E sono immagini che non dimentichi, attimi che il cuore porta con sé per il resto dei tuoi giorni; flashback che la mente continua a riproporti e tu non puoi far altro che osservarli e renderti conto di quanto la vita possa essere breve e riservarti delle sorprese a dir poco non gradite, mentre continui a startene li, con la tua convinzione di non servire a nulla e di contare ancora meno, ma con la consapevolezza che, almeno per lui e per tua madre non è cosìEd allora cerchi di andare avanti per loro, per renderli orgogliosi e fieri di te, perché sono le uniche persone che lo meritano, che lo meritano davvero, in mezzo a tanti per i quali hai dato il cuore ma che in realtà si sono rivelati solo falsi amici, ma ormai non importa, ormai il prezzo l’hai pagato, a spese care, con interessi salatissimi, ma è un problema tuo, come tutti gli altri, e l’unica cosa che puoi fare è guardare avanti, sperando che un giorno ti passi il pensiero malsano di chiederti “Perché sono nata?” e venga sostituito da una risposta, anche se, nella vita, le risposte sono poche e poco certe.

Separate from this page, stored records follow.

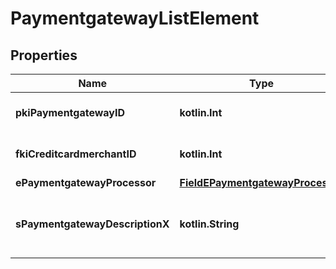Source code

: 
# PaymentgatewayListElement

## Properties
| Name | Type | Description | Notes |
| ------------ | ------------- | ------------- | ------------- |
| **pkiPaymentgatewayID** | **kotlin.Int** | The unique ID of the Paymentgateway |  |
| **fkiCreditcardmerchantID** | **kotlin.Int** | The unique ID of the Creditcardmerchant |  |
| **ePaymentgatewayProcessor** | [**FieldEPaymentgatewayProcessor**](FieldEPaymentgatewayProcessor.md) |  |  |
| **sPaymentgatewayDescriptionX** | **kotlin.String** | The description of the Paymentgateway in the language of the requester |  |



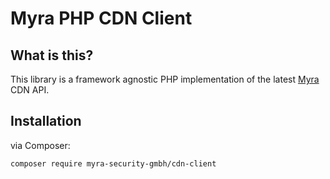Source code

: Myra PHP CDN Client
======

What is this?
-------------

This library is a framework agnostic PHP implementation of the latest [Myra](https://myracloud.com/) CDN API.

Installation
------------
via Composer:
    
    composer require myra-security-gmbh/cdn-client
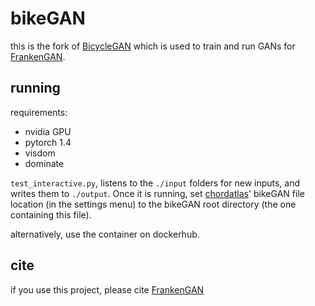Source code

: # bikeGAN

this is the fork of [BicycleGAN](https://junyanz.github.io/BicycleGAN/) which is used to train and run GANs for [FrankenGAN](http://geometry.cs.ucl.ac.uk/projects/2018/frankengan).

## running

requirements: 
* nvidia GPU
* pytorch 1.4
* visdom
* dominate

`test_interactive.py`, listens to the `./input` folders for new inputs, and writes them to `./output`. Once it is running, set [chordatlas](https://github.com/twak/chordatlas)' bikeGAN file location (in the settings menu) to the bikeGAN root directory (the one containing this file).

alternatively, use the container on dockerhub.

## cite

if you use this project, please cite [FrankenGAN](https://arxiv.org/abs/1806.07179)

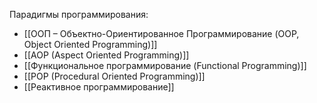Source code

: Парадигмы программирования:
- [[ООП – Объектно-Ориентированное Программирование (OOP, Object Oriented Programming)]]
- [[AOP (Aspect Oriented Programming)]]
- [[Функциональное программирование (Functional Programming)]]
- [[POP (Procedural Oriented Programming)]]
- [[Реактивное программирование]]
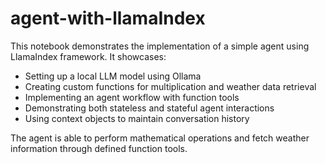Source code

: # agent-with-llamaIndex

This notebook demonstrates the implementation of a simple agent using LlamaIndex framework. It showcases:

- Setting up a local LLM model using Ollama
- Creating custom functions for multiplication and weather data retrieval
- Implementing an agent workflow with function tools
- Demonstrating both stateless and stateful agent interactions
- Using context objects to maintain conversation history

The agent is able to perform mathematical operations and fetch weather information through defined function tools.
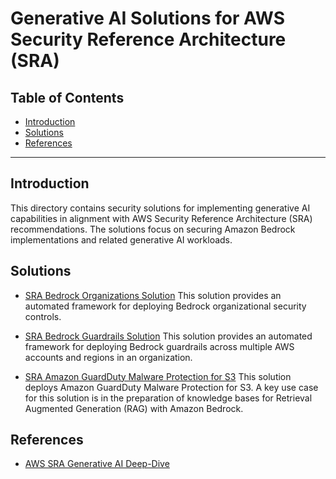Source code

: # Generative AI Solutions for AWS Security Reference Architecture (SRA)

## Table of Contents
- [Introduction](#introduction)
- [Solutions](#solutions)
- [References](#references)

---

## Introduction

This directory contains security solutions for implementing generative AI capabilities in alignment with AWS Security Reference Architecture (SRA) recommendations. The solutions focus on securing Amazon Bedrock implementations and related generative AI workloads.

## Solutions

- [SRA Bedrock Organizations Solution](./bedrock_org/)
This solution provides an automated framework for deploying Bedrock organizational security controls.

- [SRA Bedrock Guardrails Solution](./bedrock_guardrails/)
This solution provides an automated framework for deploying Bedrock guardrails across multiple AWS accounts and regions in an organization.

- [SRA Amazon GuardDuty Malware Protection for S3](./../../solutions/guardduty/guardduty_malware_protection_for_s3)
This solution deploys Amazon GuardDuty Malware Protection for S3. A key use case for this solution is in the preparation of knowledge bases for Retrieval Augmented Generation (RAG) with Amazon Bedrock.

## References
- [AWS SRA Generative AI Deep-Dive](https://docs.aws.amazon.com/prescriptive-guidance/latest/security-reference-architecture/gen-ai-sra.html)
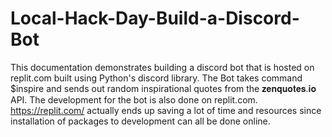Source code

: # Local-Hack-Day-Build-a-Discord-Bot
This documentation demonstrates building a discord bot that is hosted on replit.com built using Python's discord library.
The Bot takes command $inspire and sends out random inspirational quotes from the 𝐳𝐞𝐧𝐪𝐮𝐨𝐭𝐞𝐬.𝐢𝐨 API. 
The development for the bot is also done on replit.com.
https://replit.com/ actually ends up saving a lot of time and resources since installation of packages to development can all be done online.

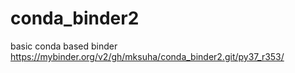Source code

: # conda_binder2
basic conda based binder
https://mybinder.org/v2/gh/mksuha/conda_binder2.git/py37_r353/

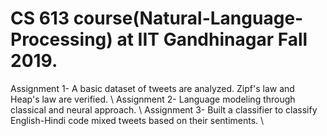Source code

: # CS 613 course(Natural-Language-Processing) at IIT Gandhinagar Fall 2019.

Assignment 1- A basic dataset of tweets are analyzed. Zipf's law and Heap's law are verified. \\
Assignment 2- Language modeling through classical and neural approach. \\
Assignment 3- Built a classifier to classify English-Hindi code mixed tweets based on their sentiments. \\

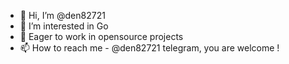 - 👋 Hi, I’m @den82721
- 👀 I’m interested in Go
- 💞️ Eager to work in opensource projects
- 📫 How to reach me - @den82721 telegram, you are welcome !

<!---
den82721/den82721 is a ✨ special ✨ repository because its `README.md` (this file) appears on your GitHub profile.
You can click the Preview link to take a look at your changes.
--->
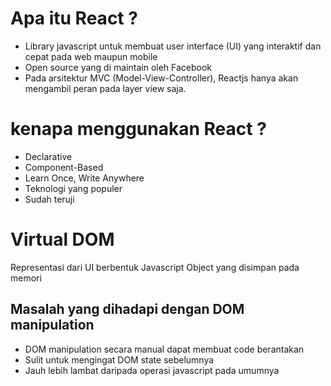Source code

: # Apa itu React ?
- Library javascript untuk membuat user interface (UI) yang interaktif dan cepat pada web maupun mobile
- Open source yang di maintain oleh Facebook
- Pada arsitektur MVC (Model-View-Controller), Reactjs hanya akan mengambil peran pada layer view saja.

# kenapa menggunakan React ?
- Declarative
- Component-Based
- Learn Once, Write Anywhere
- Teknologi yang populer
- Sudah teruji

# Virtual DOM
Representasi dari UI berbentuk Javascript Object yang disimpan pada memori
## Masalah yang dihadapi dengan DOM manipulation
- DOM manipulation secara manual dapat membuat code berantakan 
- Sulit untuk mengingat DOM state sebelumnya
- Jauh lebih lambat daripada operasi javascript pada umumnya 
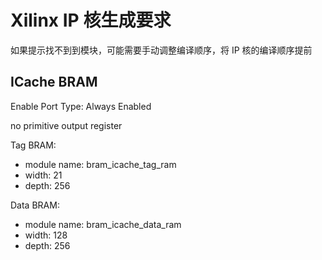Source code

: # Xilinx IP 核生成要求

如果提示找不到到模块，可能需要手动调整编译顺序，将 IP 核的编译顺序提前

## ICache BRAM

Enable Port Type: Always Enabled

no primitive output register

Tag BRAM:
- module name: bram_icache_tag_ram
- width: 21
- depth: 256

Data BRAM:
- module name: bram_icache_data_ram
- width: 128
- depth: 256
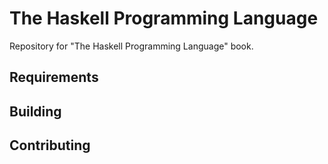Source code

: # The Haskell Programming Language

Repository for "The Haskell Programming Language" book.

## Requirements

## Building

## Contributing
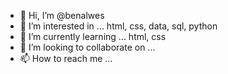- 👋 Hi, I’m @benalwes
- 👀 I’m interested in ... html, css, data, sql, python
- 🌱 I’m currently learning ... html, css
- 💞️ I’m looking to collaborate on ...
- 📫 How to reach me ... 

<!---
benalwes/benalwes is a ✨ special ✨ repository because its `README.md` (this file) appears on your GitHub profile.
You can click the Preview link to take a look at your changes.
--->
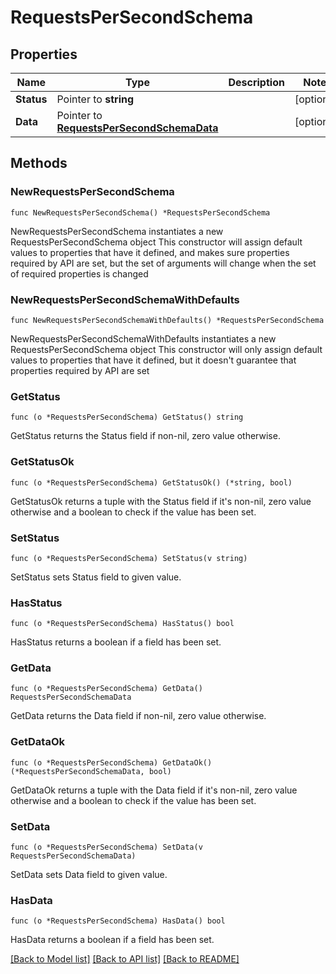 # RequestsPerSecondSchema

## Properties

Name | Type | Description | Notes
------------ | ------------- | ------------- | -------------
**Status** | Pointer to **string** |  | [optional] 
**Data** | Pointer to [**RequestsPerSecondSchemaData**](RequestsPerSecondSchemaData.md) |  | [optional] 

## Methods

### NewRequestsPerSecondSchema

`func NewRequestsPerSecondSchema() *RequestsPerSecondSchema`

NewRequestsPerSecondSchema instantiates a new RequestsPerSecondSchema object
This constructor will assign default values to properties that have it defined,
and makes sure properties required by API are set, but the set of arguments
will change when the set of required properties is changed

### NewRequestsPerSecondSchemaWithDefaults

`func NewRequestsPerSecondSchemaWithDefaults() *RequestsPerSecondSchema`

NewRequestsPerSecondSchemaWithDefaults instantiates a new RequestsPerSecondSchema object
This constructor will only assign default values to properties that have it defined,
but it doesn't guarantee that properties required by API are set

### GetStatus

`func (o *RequestsPerSecondSchema) GetStatus() string`

GetStatus returns the Status field if non-nil, zero value otherwise.

### GetStatusOk

`func (o *RequestsPerSecondSchema) GetStatusOk() (*string, bool)`

GetStatusOk returns a tuple with the Status field if it's non-nil, zero value otherwise
and a boolean to check if the value has been set.

### SetStatus

`func (o *RequestsPerSecondSchema) SetStatus(v string)`

SetStatus sets Status field to given value.

### HasStatus

`func (o *RequestsPerSecondSchema) HasStatus() bool`

HasStatus returns a boolean if a field has been set.

### GetData

`func (o *RequestsPerSecondSchema) GetData() RequestsPerSecondSchemaData`

GetData returns the Data field if non-nil, zero value otherwise.

### GetDataOk

`func (o *RequestsPerSecondSchema) GetDataOk() (*RequestsPerSecondSchemaData, bool)`

GetDataOk returns a tuple with the Data field if it's non-nil, zero value otherwise
and a boolean to check if the value has been set.

### SetData

`func (o *RequestsPerSecondSchema) SetData(v RequestsPerSecondSchemaData)`

SetData sets Data field to given value.

### HasData

`func (o *RequestsPerSecondSchema) HasData() bool`

HasData returns a boolean if a field has been set.


[[Back to Model list]](../README.md#documentation-for-models) [[Back to API list]](../README.md#documentation-for-api-endpoints) [[Back to README]](../README.md)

Storia di Marta: fare della diversità un punto di forza

Per tutta la vita mi sono sentita inadeguata e questo si è proiettato nella realtà nella mia storia personale. Solo perché mi sentivo diversa. Quando esternavo il mio profondo lo leggevo nei loro pensieri. Ma ciò che trasmettevo era null’altro che la mia autocritica che diventava il loro sconcerto.

Ogni parola, ogni sguardo erano delle mazzate: e tutti mi sembravano così sicuri, impeccabili. Mi sentivo la peggiore.

E infatti mi sono cacciata nelle peggiori situazioni fino a toccare il fondo.
Ho familiarizzato con il buio e mi sono arresa all’idea che anch’esso fa parte di me l’ho accettato ed amato, amando il mio tenebroso ho conosciuto il mio vero intimo. Ed allora splendo e brillo più di ogni altra. Certo, oscillo: ma accetto la cosa.
E non potrei mai essere più contenta del mio alternare, perché il nostro “eccesso” si contrappone alla staticità dei dormienti – così definisco ora quelle persone che prima tanto invidiavo ma che non sentono, non percepiscono, non osano.
Noi invece siamo vigili e presenti non abbiamo filtri e costruzioni non siamo mascherati. Noi possiamo perché siamo.

Viviamo la tragicità o l’euforia. Ma questo è stupendo perché quella stabilità è la vera morte. Senza emozioni sarebbe morte. E se proviamo il desiderio di morire è in realtà la volontà di non sentire. Finché siamo vivi alterniamo i nostri stati d’animo così d’improvviso e tutto il mondo muta in ogni istante. Così come noi che senza maschere e filtri ne siamo in contatto diretto lo percepiamo e cambiamo con esso diventando persone diverse.